What you need to do:
[A] In the passage on the 0-1 test and the forward converter, what software is the converter circuit simulated in?
[B] Go on with the passage on the 0-1 test and the forward converter, picking up after its last sentence.

Extract to read:
<<<<

The number of data points have impact on the results of 0-1 test. To avoid the false results the number of data points must be addressed while implementing the results. Finite size effect in three ways¹⁰. The time series need to be large enough to explore the dynamics of the system this problem affecting all test of chaos. The limit \(n\ll N\) while calculating the mean square displacement. So, we require to choose \(\mathrm {n}_\mathrm {cut}\ll N \)and \(\mathrm {n}_\mathrm {cut}\) = N/10 The asymptotic behavior of \(M_c (n)\) or \(D_c (n)\) required \(\mathrm {n}_\mathrm {cut}\) and N, which may require sufficiently large data. In case of small number of data points the asymptotic growth is not dominating to visualize the results.

Effect of oversampling on continuous times series data

For continuous time series there is a well-known oversampling issue that must be addressed^10,31,50.

1. 1.

   One method which suggested by Gottwald and Melbourne is to observe the Poincare’s Section

2. 2.

   A second, perhaps more usual, approach by visual inspection³⁰.

3. 3.

   Third method is more refined method discussed in^10,51 use of the first minimum of mutual information.

Simulation circuit of forward converter

A forward converter has less output DC voltage than the applied DC voltage and its input and output is isolated from input by transformer. Figure 3 shows the schematic diagram of a current mode forward converter. Circuit in Fig. 4 shows the simulation circuit of forward converter. The circuit is simulated in the MultiSim. The converter is simulated first, then the waveform of the inductor current and output voltage is obtained. The phase portrait and bifurcation diagram of the converter are also drawn. The circuit parameters are given in Table 1.

>>>>

Text data extracted from the pages:
<<<<

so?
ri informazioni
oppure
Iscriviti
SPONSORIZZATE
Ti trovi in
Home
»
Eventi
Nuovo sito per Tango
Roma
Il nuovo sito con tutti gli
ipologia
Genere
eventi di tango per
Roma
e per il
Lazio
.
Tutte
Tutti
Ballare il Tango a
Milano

>>>>

Answer list:
[A] MultiSim.

[B]
Figure 3

Schematic diagram of a current forward converter.

Figure 4

MultiSim simulation circuit of forward converter.

Table 1 Circuit parameters of forward converter.

Results and discussion

The simulation and experimentation circuits were shown in “Simulation circuit of forward converter”. In this section, results obtained through simulation and experimentation were analyzed through nonlinear techniques, which were 0-1 test, phase portrait, time series plot and bifurcation diagram discussed in “Methodology”.

Verification of the 0-1 test via bifurcation diagram

Period doubling route to chaos is a salient feature of chaotic systems. The dynamic chaotic system was observed through bifurcation phenomenon. How does chaos occur after a period? This phenomenon pictorially had observed through bifurcation diagram as shown in Fig. 5. The result obtained from test were clearly matched with bifurcation diagram shown in Figs. 5 and 6, which was validated 0-1 test. In Fig. 5, the value of k changing from 0 to 1 as the value of \(R_L\) changing from \(R_L={4}\,{\Omega }\) to \(R_L={16}\,{\Omega }\). Similarly, with \(R_L\) as the bifurcation parameter, the forward converter bifurcation diagram was drawn in MatLab. The current via inductor were considered for analyzing the bifurcation. \(R_L\) was on x-axis and Inductor current \(I_L\) on y-axis. Figure 5 shows bifurcation diagram of forward converter. The figure had clearly showed that period-1 at \(R_L={4}\,{\Omega }\) , period-2 started at \(R_L={7.5}\,{\Omega }\) , period -4 at \(R_L={9}\,{\Omega }\) and chaos at \(R_L={11}\,{\Omega }\) .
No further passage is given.